Many modern wide-area distributed systems are component-based. This approach provides great flexibility in adapting applications to the changing state of the environment and user requirements, but increases the complexity of configuring the applications. Because of the scale and heterogeneity of modern wide-area environments, manual configuration is hard, inefficient, suboptimal, and error-prone. Automated application configuration is desired.

Constructing distributed applications requires choosing a set of components that will constitute the application instance and assigning network resources to component executions and data transfers. Stated this way, the application configuration problem (ACP) is similar to the planning (action selection) and scheduling (resource allocation) problems studied by the Artificial Intelligence (AI) community.

This thesis investigates the problem of solving the ACP using AI planning techniques. However, the ACP poses several challenges not usually encountered and addressed by the traditional AI solutions. The problem specification for the ACP can be much larger than the solution, with the relevant portions only identified during the search. Additionally, the interactions between planning operators are numeric rather than logical. Finally, it is desirable to be able to trade off quality of the solution versus search time.

We show that the ACP is undecidable in general. Therefore, instead of a single algorithm, we propose a set of techniques that can be used to compose an algorithm for a particular variety of the ACP that can exploit natural restrictions exhibited by that variety.
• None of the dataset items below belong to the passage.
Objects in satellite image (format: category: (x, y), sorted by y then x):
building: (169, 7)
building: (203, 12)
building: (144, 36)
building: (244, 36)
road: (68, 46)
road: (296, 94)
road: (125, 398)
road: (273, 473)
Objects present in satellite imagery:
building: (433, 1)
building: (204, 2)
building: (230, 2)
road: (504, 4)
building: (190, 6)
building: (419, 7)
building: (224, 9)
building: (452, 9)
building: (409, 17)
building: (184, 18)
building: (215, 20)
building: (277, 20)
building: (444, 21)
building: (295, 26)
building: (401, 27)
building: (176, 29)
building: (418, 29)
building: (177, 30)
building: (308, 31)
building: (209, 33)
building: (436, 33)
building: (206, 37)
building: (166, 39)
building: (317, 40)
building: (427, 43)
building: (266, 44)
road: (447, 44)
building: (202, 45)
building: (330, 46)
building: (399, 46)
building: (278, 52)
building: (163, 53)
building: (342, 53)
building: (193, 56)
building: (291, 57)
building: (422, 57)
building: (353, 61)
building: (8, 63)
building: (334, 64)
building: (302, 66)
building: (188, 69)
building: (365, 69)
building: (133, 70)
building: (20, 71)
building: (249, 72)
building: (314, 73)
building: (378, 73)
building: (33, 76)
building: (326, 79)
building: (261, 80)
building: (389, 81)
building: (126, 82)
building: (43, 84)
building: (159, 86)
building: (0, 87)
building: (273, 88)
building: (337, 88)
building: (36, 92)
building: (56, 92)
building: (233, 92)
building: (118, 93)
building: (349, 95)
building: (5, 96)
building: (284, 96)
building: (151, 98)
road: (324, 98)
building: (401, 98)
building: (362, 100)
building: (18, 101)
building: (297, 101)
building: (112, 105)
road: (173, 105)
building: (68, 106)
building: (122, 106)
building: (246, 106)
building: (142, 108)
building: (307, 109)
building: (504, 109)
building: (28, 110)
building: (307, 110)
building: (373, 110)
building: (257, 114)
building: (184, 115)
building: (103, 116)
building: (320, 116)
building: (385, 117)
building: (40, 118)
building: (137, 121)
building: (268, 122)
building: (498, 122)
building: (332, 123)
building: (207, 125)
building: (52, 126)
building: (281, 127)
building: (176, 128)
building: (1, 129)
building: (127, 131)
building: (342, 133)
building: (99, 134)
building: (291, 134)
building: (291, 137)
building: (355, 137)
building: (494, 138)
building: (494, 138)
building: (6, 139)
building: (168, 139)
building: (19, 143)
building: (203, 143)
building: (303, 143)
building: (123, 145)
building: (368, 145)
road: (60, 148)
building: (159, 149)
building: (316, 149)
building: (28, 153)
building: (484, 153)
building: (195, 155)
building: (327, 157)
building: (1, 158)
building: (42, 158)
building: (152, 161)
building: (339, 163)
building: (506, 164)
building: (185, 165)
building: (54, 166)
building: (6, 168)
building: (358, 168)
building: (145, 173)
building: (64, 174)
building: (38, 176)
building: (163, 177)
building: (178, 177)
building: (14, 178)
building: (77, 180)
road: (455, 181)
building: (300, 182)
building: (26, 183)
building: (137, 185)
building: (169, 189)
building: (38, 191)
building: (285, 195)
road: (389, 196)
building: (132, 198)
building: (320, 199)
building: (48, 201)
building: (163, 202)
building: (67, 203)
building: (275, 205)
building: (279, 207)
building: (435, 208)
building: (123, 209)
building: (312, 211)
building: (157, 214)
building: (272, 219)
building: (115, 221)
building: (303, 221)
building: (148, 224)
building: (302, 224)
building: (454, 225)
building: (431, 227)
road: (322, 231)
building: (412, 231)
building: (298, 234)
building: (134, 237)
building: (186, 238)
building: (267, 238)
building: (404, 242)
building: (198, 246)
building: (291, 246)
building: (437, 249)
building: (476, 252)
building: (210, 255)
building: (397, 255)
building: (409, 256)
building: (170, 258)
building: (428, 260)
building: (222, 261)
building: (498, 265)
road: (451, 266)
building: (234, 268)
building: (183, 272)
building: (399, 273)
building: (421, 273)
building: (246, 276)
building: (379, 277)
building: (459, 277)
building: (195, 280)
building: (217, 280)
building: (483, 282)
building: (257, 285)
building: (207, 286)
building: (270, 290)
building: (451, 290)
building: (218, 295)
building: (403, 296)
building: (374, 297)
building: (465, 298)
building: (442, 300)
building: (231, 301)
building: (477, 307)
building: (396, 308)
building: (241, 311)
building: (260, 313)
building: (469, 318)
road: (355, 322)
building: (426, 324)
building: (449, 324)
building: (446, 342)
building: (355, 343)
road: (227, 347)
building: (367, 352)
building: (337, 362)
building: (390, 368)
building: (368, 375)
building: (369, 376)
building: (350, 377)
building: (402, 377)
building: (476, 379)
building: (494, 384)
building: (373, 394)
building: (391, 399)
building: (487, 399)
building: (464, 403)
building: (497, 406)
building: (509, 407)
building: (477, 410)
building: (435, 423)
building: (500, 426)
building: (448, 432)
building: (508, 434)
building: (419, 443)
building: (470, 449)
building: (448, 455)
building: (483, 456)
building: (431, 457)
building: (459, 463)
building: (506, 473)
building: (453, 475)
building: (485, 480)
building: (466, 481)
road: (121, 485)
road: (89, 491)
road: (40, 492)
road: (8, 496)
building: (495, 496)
These techniques address the challenges above by dynamically obtaining portions of the problem specification as necessary during the search, using envelope hierarchies based on numeric information for pruning and search guidance, and discretizing continuous variables to approximate numeric parameters without restricting the form of supported numeric functions.

We illustrate these techniques by describing their use in algorithms tailored for two specific varieties of the ACP --- snapshot configurations for dynamic component-based frameworks, and scheduling of grid workflows with replica selection and explicit resource reservations. Experimental evaluation of the performance of these two algorithms shows that the techniques successfully achieve their goals, with acceptable run-time overhead.